• _待办事项_
**a.** 根据下方的矩阵秩函数评审回答以下问题，每题一行：
(i) 评审人在缺点中提到要截断哪两个方程里的无穷级数？
(ii) 作者在实验中把泰勒展开和拉盖尔展开截断到第几阶？
(iii) 评审人在“问题”部分写了什么？
**b.** 下方的矩阵秩函数评审中，评审人为什么希望看到截断无穷级数时的近似误差结果？请用一到三句话说明。
**c.** 列出下方矩阵秩函数评审的“优点”部分提到的该方法的全部长处。

• _文本段落_

评分: 8置信度: 32023-10-31

The paper shows that matrix rank-function and its common surrogates can be approximated by a stochastic formulation (i.e. they can be described using means of random variables). This formulation allows approximating the rank function with a differentiable surrogate, which in turn allows the rank function to be optimized in any framework supporting gradient-descent optimization.

优点

The method is applicable to a wide array of applications and can be plugged into any low-rank optimization/regulatization scenario. It is fairly simple to implement.

缺点

It would have been nice to see some results on the approximation errors that one gets as one truncates the infinite sums in equations 6 and 7. This may help the user to choose the truncation point N.

问题

None that I can think of.

2023-11-17

We thank the reviewer for the interest and positive feedbacks on our work!

Question 1: It would have been nice to see some results on the approximation errors that one gets as one truncates the infinite sums in equations 6 and 7. This may help the user to choose the truncation point N.

Response 1: In our experiments, the series of Taylor and Laguerre expansions are truncated up to the 5th degree. We also tested with higher degrees, but no further improvements can be observed.

(数据集节选)
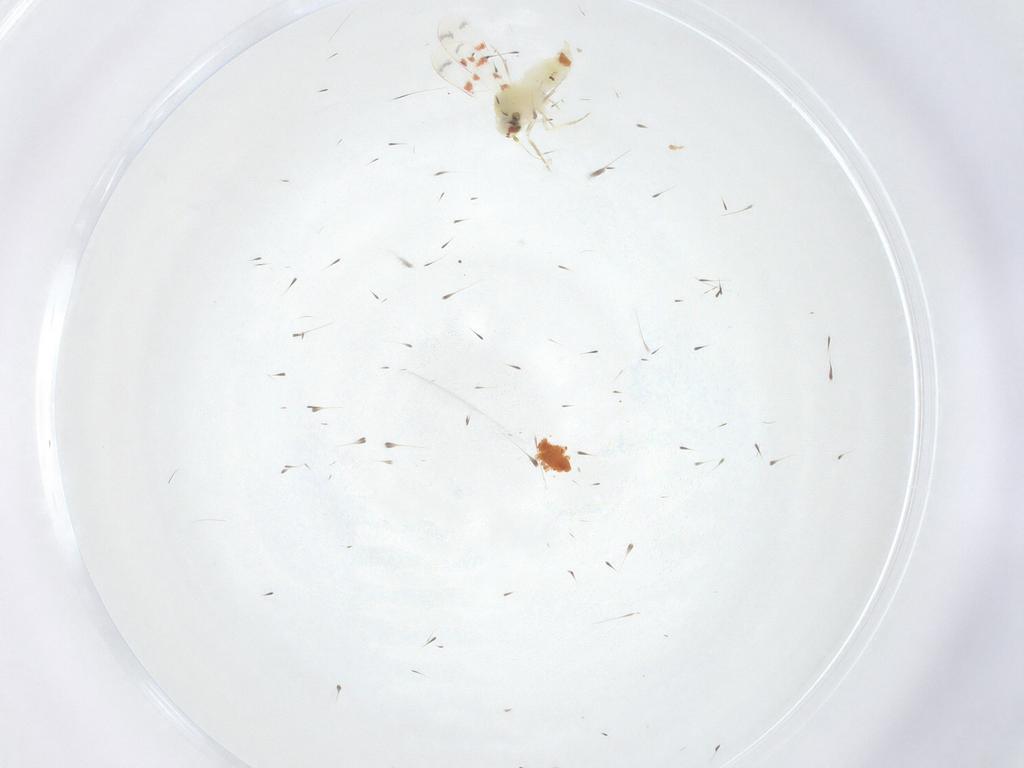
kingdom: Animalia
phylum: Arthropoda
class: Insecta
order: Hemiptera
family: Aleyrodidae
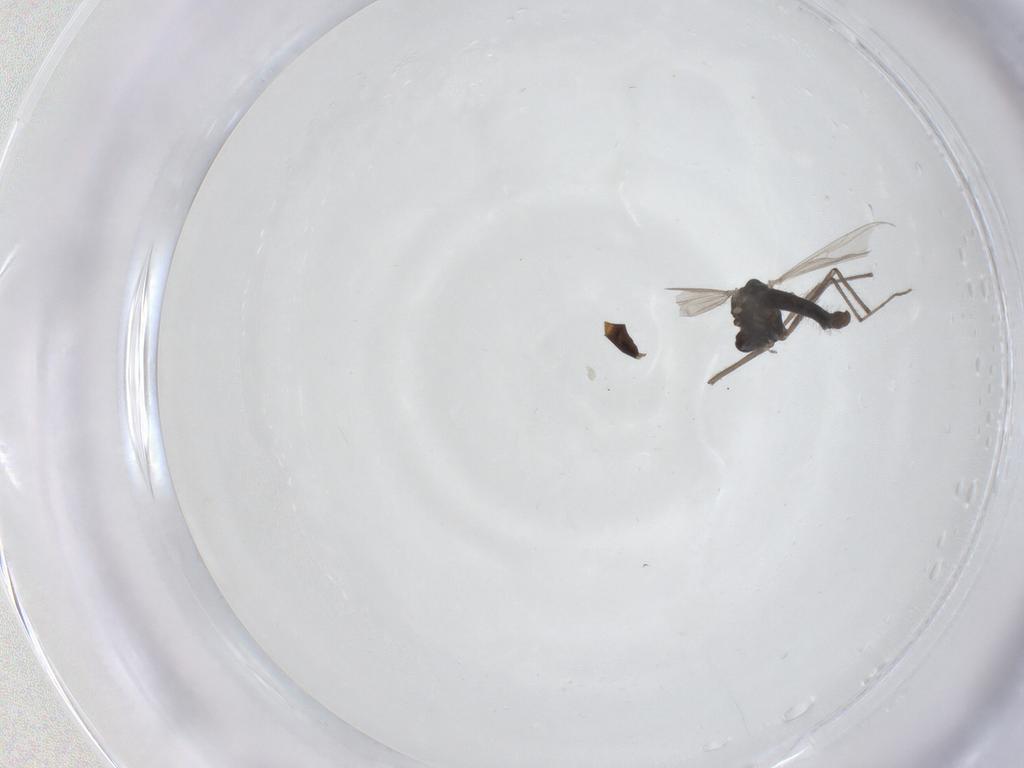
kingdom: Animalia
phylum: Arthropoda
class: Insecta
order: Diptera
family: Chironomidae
---
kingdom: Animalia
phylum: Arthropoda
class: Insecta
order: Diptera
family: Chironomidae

• _逐题答案_
**a.**
(i) 方程 6 和方程 7。
(ii) 第 5 阶。
(iii) 评审人想不到任何问题（None that I can think of）。

**b.** 评审人认为，截断方程 6 和 7 中无穷级数所产生的近似误差结果，可以帮助使用者选择截断点 N。

**c.**
1. 适用于广泛的应用。
2. 可以接入任何低秩优化或正则化场景。
3. 实现起来相当简单。